Collected data:
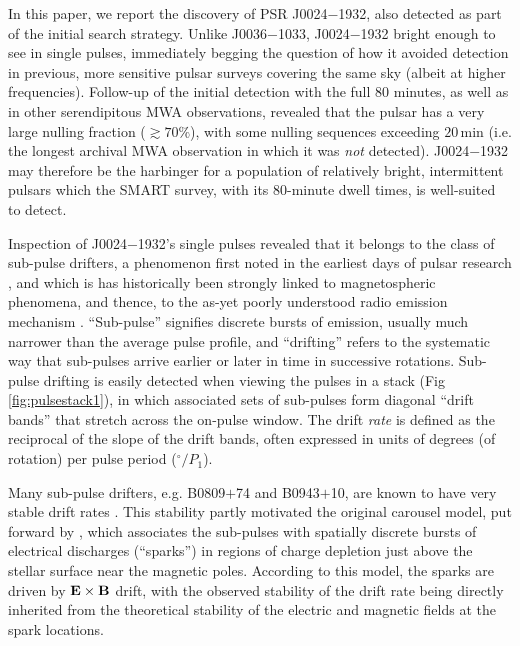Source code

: \documentclass[linenumbers]{aastex631}
\newcommand{\psr}{J0024$-$1932}
\newcommand{\psrnick}{J0036$-$1033}
\newcommand{\nullfraction}{70\%}
\newcommand{\ExB}{\ensuremath{{\bf E}\times{\bf B}}}
\begin{document}
In this paper, we report the discovery of PSR \psr{}, also detected as part of the initial search strategy.
Unlike \psrnick{}, \psr{} bright enough to see in single pulses, immediately begging the question of how it avoided detection in previous, more sensitive pulsar surveys covering the same sky (albeit at higher frequencies).
Follow-up of the initial detection with the full 80 minutes, as well as in other serendipitous MWA observations, revealed that the pulsar has a very large nulling fraction ($\gtrsim\nullfraction$), with some nulling sequences exceeding $20\,$min (i.e. the longest archival MWA observation in which it was \textit{not} detected).
\psr{} may therefore be the harbinger for a population of relatively bright, intermittent pulsars which the SMART survey, with its $80$-minute dwell times, is well-suited to detect.

Inspection of \psr{}'s single pulses revealed that it belongs to the class of sub-pulse drifters, a phenomenon first noted in the earliest days of pulsar research \citep{Drake1968}, and which is has historically been strongly linked to magnetospheric phenomena, and thence, to the as-yet poorly understood radio emission mechanism \citep{Ruderman1975,Rankin1986,Deshpande1999}.
``Sub-pulse'' signifies discrete bursts of emission, usually much narrower than the average pulse profile, and ``drifting'' refers to the systematic way that sub-pulses arrive earlier or later in time in successive rotations.
Sub-pulse drifting is easily detected when viewing the pulses in a stack (Fig \ref{fig:pulsestack1}), in which associated sets of sub-pulses form diagonal ``drift bands'' that stretch across the on-pulse window.
The drift \textit{rate} is defined as the reciprocal of the slope of the drift bands, often expressed in units of degrees (of rotation) per pulse period ($^\circ/P_1$).

Many sub-pulse drifters, e.g. B0809$+$74 and B0943$+$10, are known to have very stable drift rates \citep[e.g.][]{Taylor1971,Deshpande1999}.
This stability partly motivated the original carousel model, put forward by \citet{Ruderman1975}, which associates the sub-pulses with spatially discrete bursts of electrical discharges (``sparks'') in regions of charge depletion just above the stellar surface near the magnetic poles.
According to this model, the sparks are driven by \ExB{} drift, with the observed stability of the drift rate being directly inherited from the theoretical stability of the electric and magnetic fields at the spark locations.
\end{document}
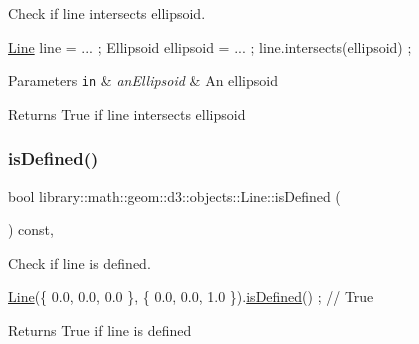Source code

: Check if line intersects ellipsoid. 


\begin{DoxyCode}
\hyperlink{classlibrary_1_1math_1_1geom_1_1d3_1_1objects_1_1_line_a762e529453ff9ffa9233fd73737f4692}{Line} line = ... ;
Ellipsoid ellipsoid = ... ;
line.intersects(ellipsoid) ;
\end{DoxyCode}



\begin{DoxyParams}[1]{Parameters}
\mbox{\tt in}  & {\em an\+Ellipsoid} & An ellipsoid \\
\hline
\end{DoxyParams}
\begin{DoxyReturn}{Returns}
True if line intersects ellipsoid 
\end{DoxyReturn}
\mbox{\label{classlibrary_1_1math_1_1geom_1_1d3_1_1objects_1_1_line_ab7b509259a32ac21c83bb14fcc7f83f3}} 
\subsubsection{\texorpdfstring{is\+Defined()}{isDefined()}}
{\footnotesize\ttfamily bool library\+::math\+::geom\+::d3\+::objects\+::\+Line\+::is\+Defined (\begin{DoxyParamCaption}{ }\end{DoxyParamCaption}) const\hspace{0.3cm}{\ttfamily [override]}, {\ttfamily [virtual]}}



Check if line is defined. 


\begin{DoxyCode}
\hyperlink{classlibrary_1_1math_1_1geom_1_1d3_1_1objects_1_1_line_a762e529453ff9ffa9233fd73737f4692}{Line}(\{ 0.0, 0.0, 0.0 \}, \{ 0.0, 0.0, 1.0 \}).\hyperlink{classlibrary_1_1math_1_1geom_1_1d3_1_1objects_1_1_line_ab7b509259a32ac21c83bb14fcc7f83f3}{isDefined}() ; \textcolor{comment}{// True}
\end{DoxyCode}


\begin{DoxyReturn}{Returns}
True if line is defined 
\end{DoxyReturn}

◆ PROBLEM ◆
Within the entries, find all lines holding "psrnick" and copy each one.

◆ SOLUTION TO THIS EXERCISE ◆
\newcommand{\psrnick}{J0036$-$1033}
Unlike \psrnick{}, \psr{} bright enough to see in single pulses, immediately begging the question of how it avoided detection in previous, more sensitive pulsar surveys covering the same sky (albeit at higher frequencies).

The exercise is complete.